DiffusionGemma: 4x faster text generation
An overview of DiffusionGemma, an exceptionally fast text generation model with up to 4x faster speeds.
Condensed by AI-Portable from Editorial queue.
Our newest open experimental model delivers up to 4x faster inference on dedicated GPUs and opens the door to exploring speed-critical, interactive local workflows.
Your browser does not support the audio element.
Today, we’re introducing DiffusionGemma, an experimental open model that explores text diffusion, an exceptionally fast approach to text generation. Released under an Apache 2.0 license, this 26B Mixture of Experts (MoE) model moves beyond the sequential token-by-token processing of typical autoregressive Large Language Models (LLMs). Instead, it generates entire blocks of text simultaneously, delivering up to 4x faster text generation on GPUs.
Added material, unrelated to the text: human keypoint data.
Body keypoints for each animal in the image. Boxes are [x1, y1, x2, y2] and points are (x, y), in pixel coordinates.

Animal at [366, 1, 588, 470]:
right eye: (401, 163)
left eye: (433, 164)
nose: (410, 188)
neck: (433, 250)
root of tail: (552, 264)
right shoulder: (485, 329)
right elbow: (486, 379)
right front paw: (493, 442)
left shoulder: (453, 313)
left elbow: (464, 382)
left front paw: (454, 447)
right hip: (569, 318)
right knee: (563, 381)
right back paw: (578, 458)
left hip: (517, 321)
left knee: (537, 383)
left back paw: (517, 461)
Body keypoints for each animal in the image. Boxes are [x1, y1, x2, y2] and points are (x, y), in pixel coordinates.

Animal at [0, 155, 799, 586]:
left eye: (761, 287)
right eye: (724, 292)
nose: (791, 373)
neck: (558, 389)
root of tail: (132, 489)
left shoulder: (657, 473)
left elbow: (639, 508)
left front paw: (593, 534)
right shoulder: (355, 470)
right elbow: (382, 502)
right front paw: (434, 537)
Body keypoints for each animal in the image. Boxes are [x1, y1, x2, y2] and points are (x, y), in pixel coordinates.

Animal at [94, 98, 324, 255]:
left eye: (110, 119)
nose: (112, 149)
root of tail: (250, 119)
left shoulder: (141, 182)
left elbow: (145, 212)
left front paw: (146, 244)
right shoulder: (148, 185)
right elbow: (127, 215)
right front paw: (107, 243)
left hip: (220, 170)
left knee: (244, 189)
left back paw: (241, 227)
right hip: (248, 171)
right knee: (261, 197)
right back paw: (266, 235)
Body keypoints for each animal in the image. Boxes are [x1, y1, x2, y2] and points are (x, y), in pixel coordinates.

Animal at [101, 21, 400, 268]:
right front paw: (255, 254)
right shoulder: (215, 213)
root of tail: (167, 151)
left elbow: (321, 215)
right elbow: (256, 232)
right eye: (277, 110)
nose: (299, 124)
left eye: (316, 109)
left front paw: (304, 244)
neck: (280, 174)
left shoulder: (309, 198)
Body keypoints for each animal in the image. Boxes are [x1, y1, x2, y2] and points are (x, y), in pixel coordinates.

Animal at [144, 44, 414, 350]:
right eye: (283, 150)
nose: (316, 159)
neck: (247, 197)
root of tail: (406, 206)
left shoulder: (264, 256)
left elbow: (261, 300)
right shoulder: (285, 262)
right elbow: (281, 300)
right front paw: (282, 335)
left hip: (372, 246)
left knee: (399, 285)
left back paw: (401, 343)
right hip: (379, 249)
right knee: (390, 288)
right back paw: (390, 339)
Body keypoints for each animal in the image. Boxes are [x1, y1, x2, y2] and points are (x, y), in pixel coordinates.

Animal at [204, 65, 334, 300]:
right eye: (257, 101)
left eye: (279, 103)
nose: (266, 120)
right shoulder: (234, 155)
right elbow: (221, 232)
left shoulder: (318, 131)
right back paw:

Built upon the industry-leading intelligence-per-parameter of our Gemma 4 family and cutting-edge Gemini Diffusion research , DiffusionGemma integrates a novel diffusion head designed to maximize generation speed. While autoregressive Gemma 4 models remain the standard for high-quality production outputs, DiffusionGemma is designed for researchers and developers exploring speed-critical, interactive local workflows such as in-line editing, rapid iteration, and generating non-linear text structures.
Developers building real-time interactive AI applications often struggle with the latency bottlenecks of local inference. DiffusionGemma addresses these challenges directly, with some key trade-offs:
Blazing fast inference: By shifting the decode bottleneck from memory-bandwidth to compute, DiffusionGemma generates up to 4x faster token output on dedicated GPUs. (1000+ tokens per second on a single NVIDIA H100, 700+ tokens per second on NVIDIA GeForce RTX 5090). 1
Accessible hardware footprint: Operating as a 26B total Mixture of Experts (MoE) model that activates only 3.8B parameters during inference, DiffusionGemma fits comfortably within 18GB VRAM limits of high-end dedicated consumer GPUs when quantized.
Bi-directional attention : Generating 256 tokens in parallel with each forward pass allows every token to attend to all others. This provides significant advantages for non-linear domains such as in-line editing, code infilling, amino acid sequences or mathematical graphs.